### TASK DETAILS
Your task is to reproduce exactly the lines from the line with "wrist: (152, 430)" through the end of the records below.

+++ DATA FOR PROCESSING

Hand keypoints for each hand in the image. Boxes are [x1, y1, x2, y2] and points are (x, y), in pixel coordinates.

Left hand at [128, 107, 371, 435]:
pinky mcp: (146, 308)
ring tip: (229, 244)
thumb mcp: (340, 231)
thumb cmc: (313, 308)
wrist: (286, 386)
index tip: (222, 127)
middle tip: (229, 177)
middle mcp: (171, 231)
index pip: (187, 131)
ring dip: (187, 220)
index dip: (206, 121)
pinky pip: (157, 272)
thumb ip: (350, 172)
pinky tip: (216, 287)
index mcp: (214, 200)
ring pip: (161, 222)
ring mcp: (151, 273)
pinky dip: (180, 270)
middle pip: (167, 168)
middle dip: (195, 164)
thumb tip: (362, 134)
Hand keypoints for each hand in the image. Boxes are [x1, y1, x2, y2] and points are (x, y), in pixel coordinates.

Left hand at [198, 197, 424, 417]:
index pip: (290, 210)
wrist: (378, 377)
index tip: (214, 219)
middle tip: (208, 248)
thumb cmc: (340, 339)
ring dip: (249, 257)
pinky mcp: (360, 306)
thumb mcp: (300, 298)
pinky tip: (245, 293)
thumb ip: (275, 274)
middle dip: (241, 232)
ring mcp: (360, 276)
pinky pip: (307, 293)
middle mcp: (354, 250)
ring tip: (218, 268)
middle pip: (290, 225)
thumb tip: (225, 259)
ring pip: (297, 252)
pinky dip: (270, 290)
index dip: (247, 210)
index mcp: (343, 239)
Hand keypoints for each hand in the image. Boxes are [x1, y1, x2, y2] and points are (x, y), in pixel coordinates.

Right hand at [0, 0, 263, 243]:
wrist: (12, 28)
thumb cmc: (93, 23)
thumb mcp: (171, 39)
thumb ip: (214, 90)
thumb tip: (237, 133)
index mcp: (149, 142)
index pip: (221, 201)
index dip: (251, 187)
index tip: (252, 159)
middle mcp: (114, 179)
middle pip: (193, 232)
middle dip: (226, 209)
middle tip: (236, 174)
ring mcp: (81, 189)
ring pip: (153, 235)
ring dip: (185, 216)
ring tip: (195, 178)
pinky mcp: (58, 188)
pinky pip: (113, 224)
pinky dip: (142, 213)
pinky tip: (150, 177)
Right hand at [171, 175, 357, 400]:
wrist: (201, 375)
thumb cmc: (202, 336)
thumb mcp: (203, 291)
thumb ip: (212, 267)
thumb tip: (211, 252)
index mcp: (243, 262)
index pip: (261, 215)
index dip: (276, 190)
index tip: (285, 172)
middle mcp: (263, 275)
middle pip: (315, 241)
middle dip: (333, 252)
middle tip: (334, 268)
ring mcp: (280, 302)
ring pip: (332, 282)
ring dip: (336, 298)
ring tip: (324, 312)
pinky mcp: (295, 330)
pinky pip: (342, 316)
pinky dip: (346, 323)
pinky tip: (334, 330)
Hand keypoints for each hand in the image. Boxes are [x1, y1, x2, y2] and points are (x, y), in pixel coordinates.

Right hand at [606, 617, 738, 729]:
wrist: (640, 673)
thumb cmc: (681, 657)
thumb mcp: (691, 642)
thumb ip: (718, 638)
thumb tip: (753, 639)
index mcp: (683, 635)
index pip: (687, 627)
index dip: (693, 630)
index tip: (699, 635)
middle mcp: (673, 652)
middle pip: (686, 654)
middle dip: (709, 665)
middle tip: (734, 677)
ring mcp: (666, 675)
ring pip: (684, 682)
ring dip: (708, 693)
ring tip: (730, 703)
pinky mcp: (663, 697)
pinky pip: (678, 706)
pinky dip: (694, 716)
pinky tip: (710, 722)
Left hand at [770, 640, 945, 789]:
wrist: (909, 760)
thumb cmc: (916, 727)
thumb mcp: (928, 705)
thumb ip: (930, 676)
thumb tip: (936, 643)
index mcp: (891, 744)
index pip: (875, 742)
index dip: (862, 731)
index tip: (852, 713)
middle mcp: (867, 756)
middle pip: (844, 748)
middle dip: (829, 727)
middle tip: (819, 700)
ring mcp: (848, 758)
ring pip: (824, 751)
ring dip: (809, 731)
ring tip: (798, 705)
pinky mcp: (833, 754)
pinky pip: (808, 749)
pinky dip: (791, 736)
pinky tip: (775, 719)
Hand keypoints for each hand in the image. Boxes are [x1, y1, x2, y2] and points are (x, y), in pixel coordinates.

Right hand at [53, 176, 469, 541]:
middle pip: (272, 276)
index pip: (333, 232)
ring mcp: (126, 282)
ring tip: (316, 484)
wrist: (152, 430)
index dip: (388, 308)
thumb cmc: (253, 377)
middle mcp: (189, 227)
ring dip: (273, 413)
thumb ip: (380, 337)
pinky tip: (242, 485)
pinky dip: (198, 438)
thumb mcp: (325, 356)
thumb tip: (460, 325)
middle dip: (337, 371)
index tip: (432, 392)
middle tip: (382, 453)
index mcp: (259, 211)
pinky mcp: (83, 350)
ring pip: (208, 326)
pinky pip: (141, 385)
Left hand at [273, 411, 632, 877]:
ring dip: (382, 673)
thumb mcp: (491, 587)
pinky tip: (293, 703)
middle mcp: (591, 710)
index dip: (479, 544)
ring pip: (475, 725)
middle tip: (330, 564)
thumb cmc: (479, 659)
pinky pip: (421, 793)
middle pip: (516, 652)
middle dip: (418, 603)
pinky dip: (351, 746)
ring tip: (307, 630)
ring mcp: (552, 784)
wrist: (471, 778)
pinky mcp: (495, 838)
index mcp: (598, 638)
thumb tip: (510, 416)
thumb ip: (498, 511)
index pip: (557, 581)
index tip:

++++++

### EXERCISE OUTPUT
wrist: (152, 430)
index dip: (388, 308)
thumb cmc: (253, 377)
middle mcp: (189, 227)
ring dip: (273, 413)
thumb ip: (380, 337)
pinky tip: (242, 485)
pinky dip: (198, 438)
thumb mcp: (325, 356)
thumb tip: (460, 325)
middle dip: (337, 371)
index tip: (432, 392)
middle tip: (382, 453)
index mcp: (259, 211)
pinky mcp: (83, 350)
ring pip: (208, 326)
pinky pip: (141, 385)
Left hand at [273, 411, 632, 877]:
ring dip: (382, 673)
thumb mcp: (491, 587)
pinky tip: (293, 703)
middle mcp: (591, 710)
index dip: (479, 544)
ring pip: (475, 725)
middle tip: (330, 564)
thumb cmc: (479, 659)
pinky pip: (421, 793)
middle pip: (516, 652)
middle dip: (418, 603)
pinky dip: (351, 746)
ring tip: (307, 630)
ring mcp: (552, 784)
wrist: (471, 778)
pinky mcp: (495, 838)
index mcp: (598, 638)
thumb tip: (510, 416)
thumb ip: (498, 511)
index pip: (557, 581)
index tip:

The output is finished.